The Economist Intelligence Unit, a British business research group, reckons that Africa accounted for more than 3% of global manufacturing output in the 1970s, but this percentage has since halved. It warns that Africa’s manufacturing industry is likely to remain small throughout the remainder of this decade.
Had African leaders heeded advice from experts and pumped profits from the commodity boom into stimulating manufacturing companies, the results could have been different.
So what are the options for Africa over the next few years? This was the question policy makers and economic experts wrestled with in Addis Ababa, Ethiopia, early this year.
Industrialize or decline
During the discussions that ensued, experts agreed that one of the main reasons for Africa’s slow industrialization is that its leaders have failed to pursue bold economic policies out of fear of antagonizing donors. As it were, the strongest criticism of this policy vacuum came not from the debate in Addis Ababa, but from the op-ed pages of The Financial Times, a British daily.
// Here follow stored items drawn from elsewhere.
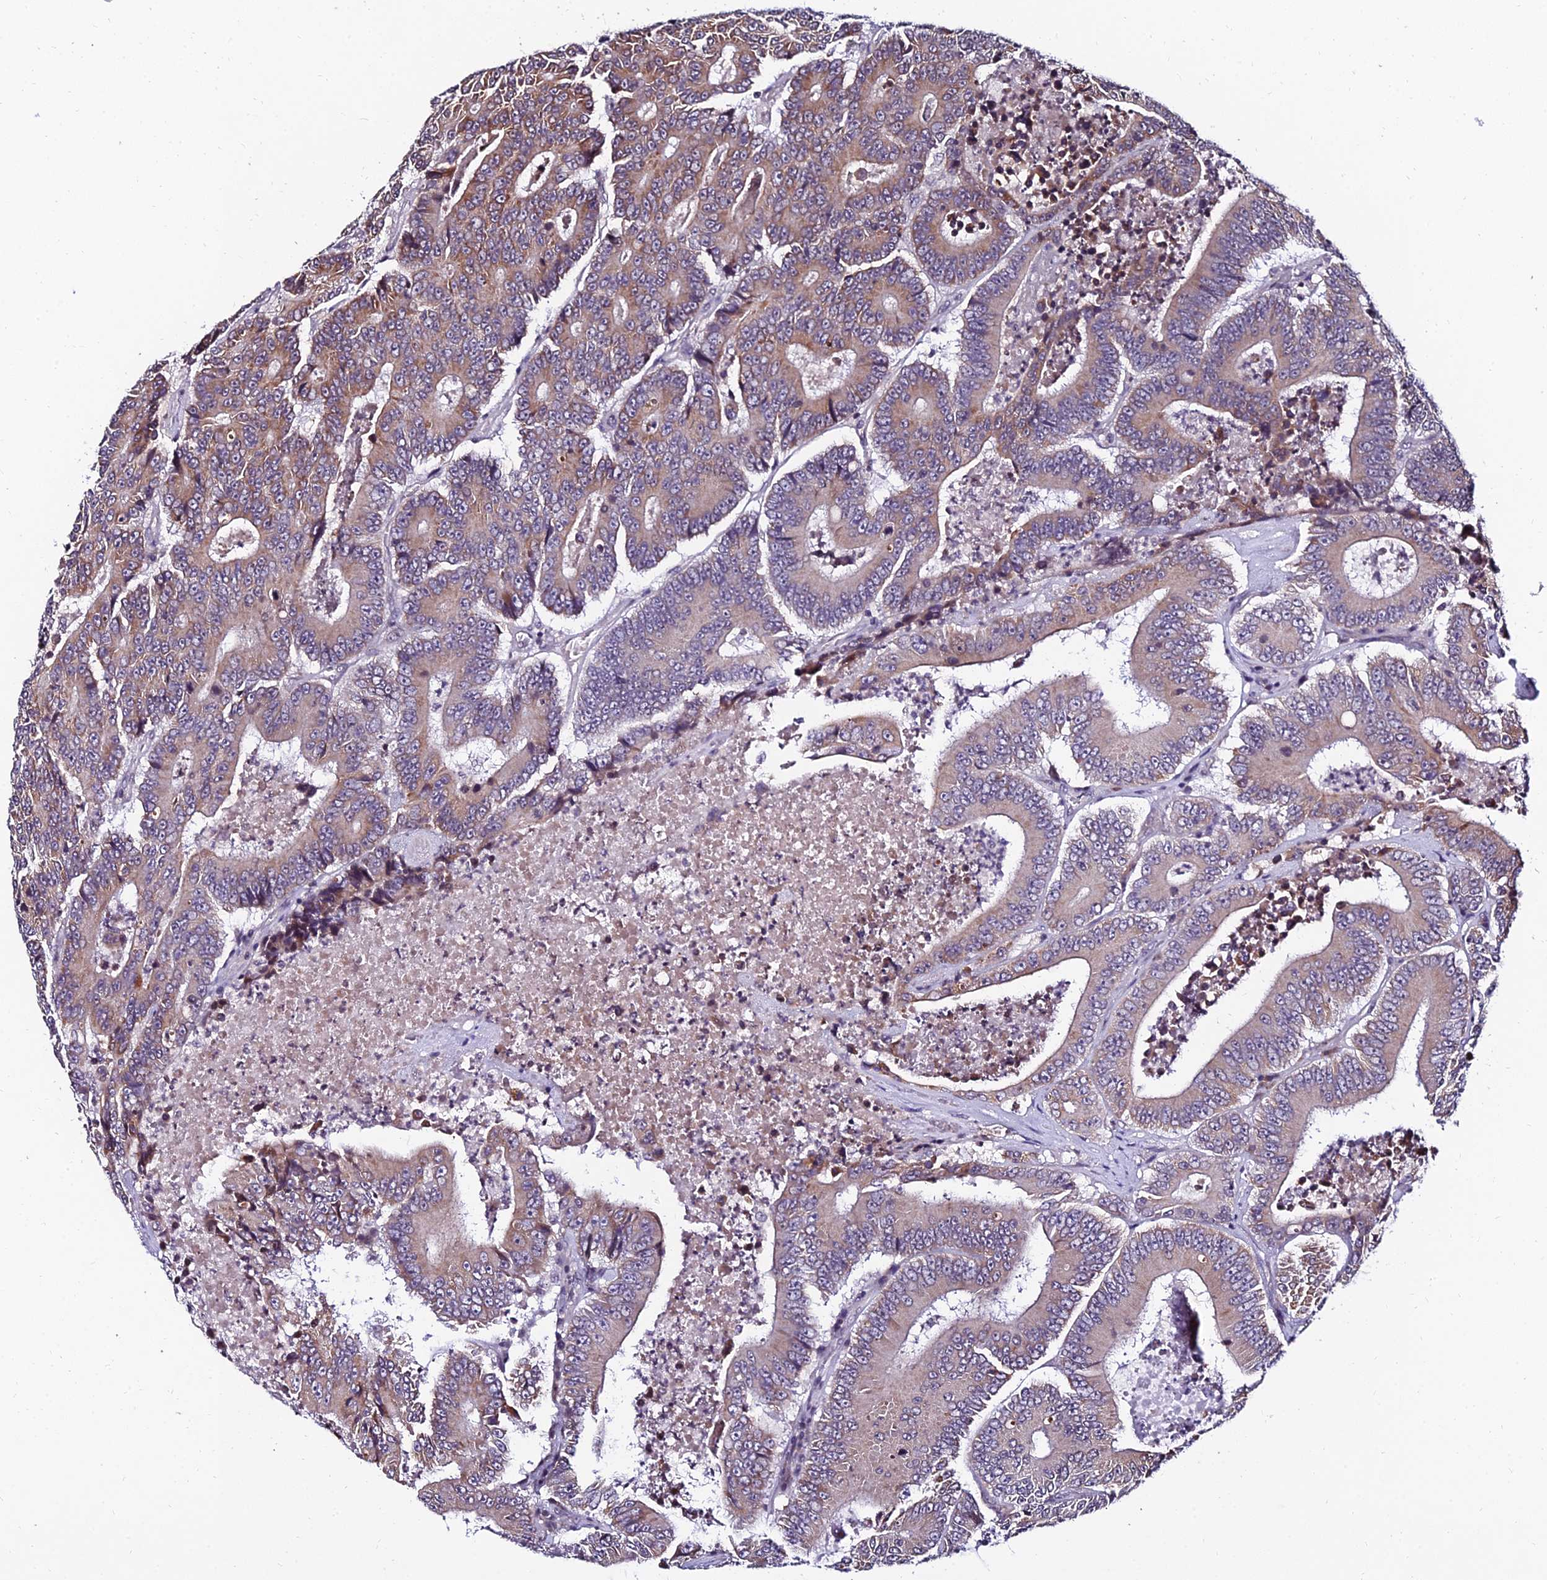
{"staining": {"intensity": "moderate", "quantity": ">75%", "location": "cytoplasmic/membranous"}, "tissue": "colorectal cancer", "cell_type": "Tumor cells", "image_type": "cancer", "snomed": [{"axis": "morphology", "description": "Adenocarcinoma, NOS"}, {"axis": "topography", "description": "Colon"}], "caption": "A micrograph of human adenocarcinoma (colorectal) stained for a protein shows moderate cytoplasmic/membranous brown staining in tumor cells.", "gene": "CDNF", "patient": {"sex": "male", "age": 83}}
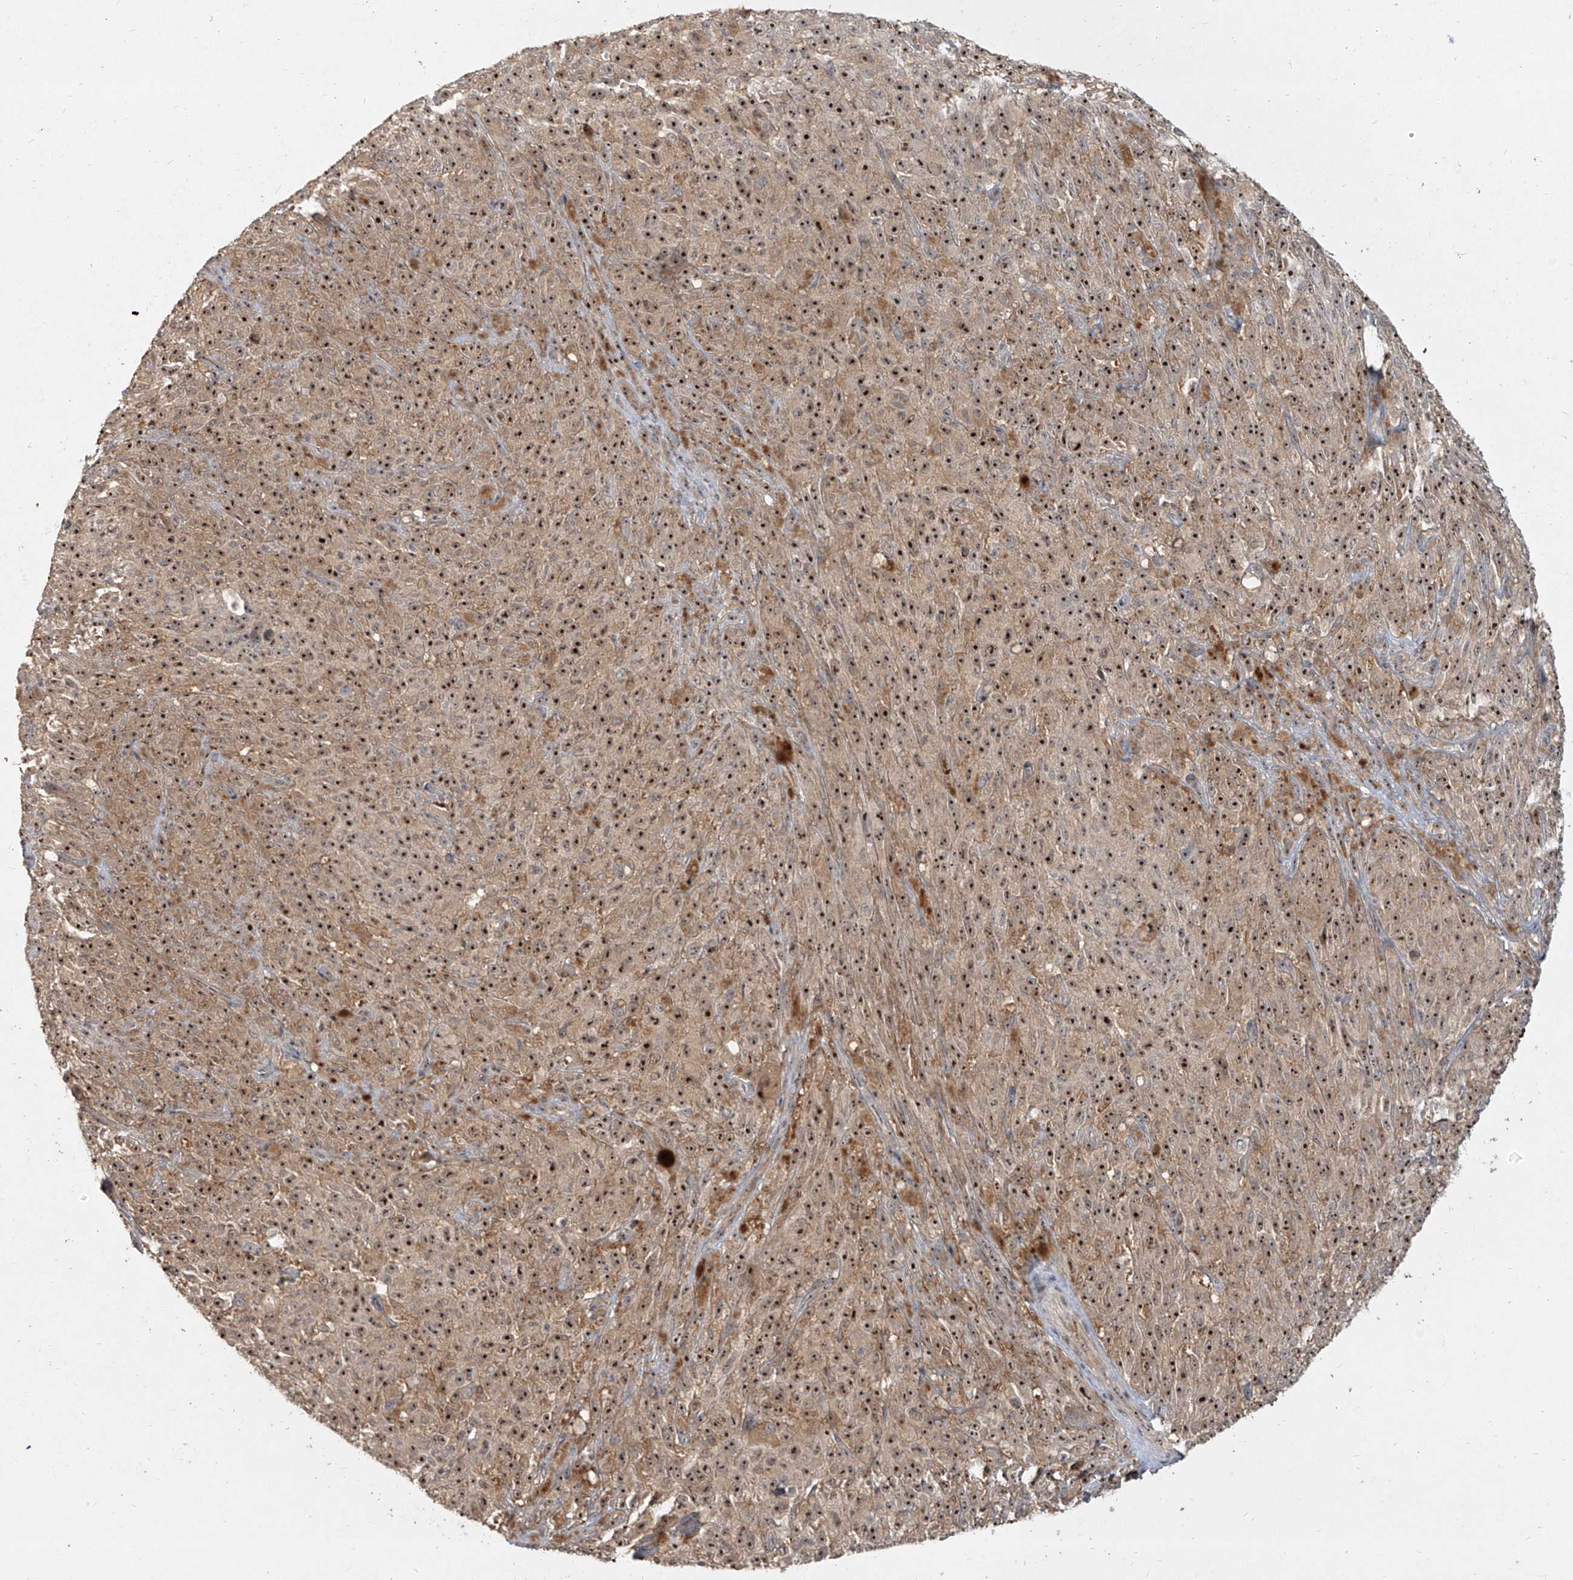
{"staining": {"intensity": "moderate", "quantity": ">75%", "location": "cytoplasmic/membranous,nuclear"}, "tissue": "melanoma", "cell_type": "Tumor cells", "image_type": "cancer", "snomed": [{"axis": "morphology", "description": "Malignant melanoma, NOS"}, {"axis": "topography", "description": "Skin"}], "caption": "Melanoma stained for a protein (brown) demonstrates moderate cytoplasmic/membranous and nuclear positive staining in approximately >75% of tumor cells.", "gene": "BYSL", "patient": {"sex": "female", "age": 82}}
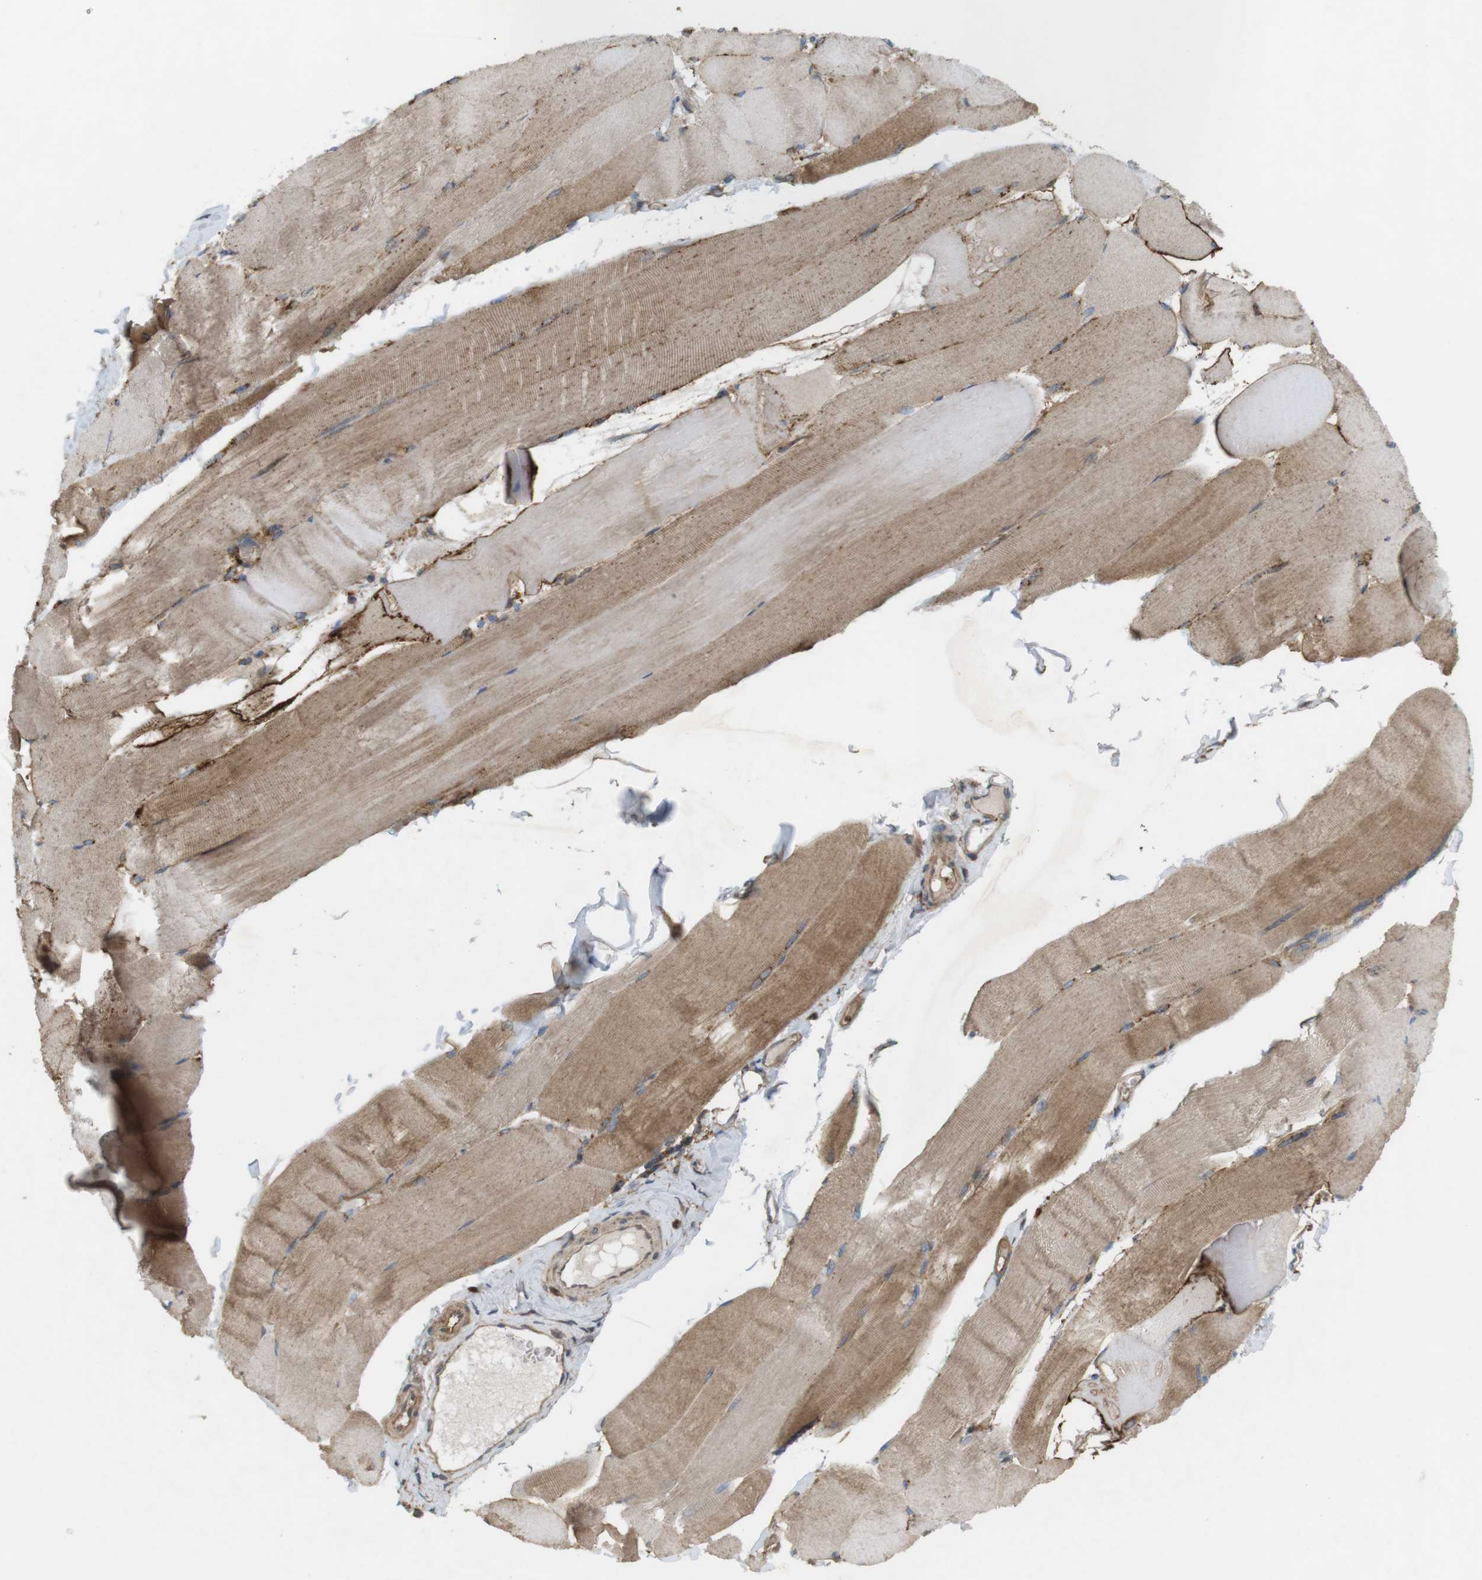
{"staining": {"intensity": "weak", "quantity": ">75%", "location": "cytoplasmic/membranous"}, "tissue": "skeletal muscle", "cell_type": "Myocytes", "image_type": "normal", "snomed": [{"axis": "morphology", "description": "Normal tissue, NOS"}, {"axis": "morphology", "description": "Squamous cell carcinoma, NOS"}, {"axis": "topography", "description": "Skeletal muscle"}], "caption": "Brown immunohistochemical staining in benign skeletal muscle demonstrates weak cytoplasmic/membranous expression in approximately >75% of myocytes.", "gene": "DDAH2", "patient": {"sex": "male", "age": 51}}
“Africa stands on the cusp of a lost opportunity because its leaders and those who assess its progress in London, Paris and Washington are wrongly fixated on the rise and fall of GDP and foreign investment flows, mostly into resource extraction industries and modern shopping malls,” said Kingsley Moghalu, a former deputy governor of the Central Bank of Nigeria.
Yet The Economist sees things differently. In its analysis of why Africa has failed to industrialize, it observes that while many countries de-industrialize as they grow richer, “many African countries are taking this action while they are still poor, partly because technology is reducing the demand for low-skilled workers.” Also weak infrastructure, lack of electricity, poor roads and congested ports drives up the cost of moving raw materials and shipping out finished goods
The good, the bad and the smart
Many experts have called on Africa to practice the “so-called sophisticated or smart protectionism,” that is, to impose temporary tariffs to shield budding industries from the negative effects of cheap imports as part of a strategy to industrialize.
Mr. Moghalu is one of many African policy makers who support smart protectionism, making the case that it’s not only necessary but can be pursued using the rules set by the World Trade Organization (WTO). To prove the point that rich nations are indeed practising protectionism, the WTO reported in June 2016 that there is a rapid increase in trade restrictive or protectionist measures by the world’s leading economies that make up the G20 group.
Between mid-October 2015 and mid-May 2016, the report says, G20 economies had slapped 145 new trade-restrictive measures at an average rate of 21 new measures per month, “a significant increase compared to the previous reporting period at 17 per month.”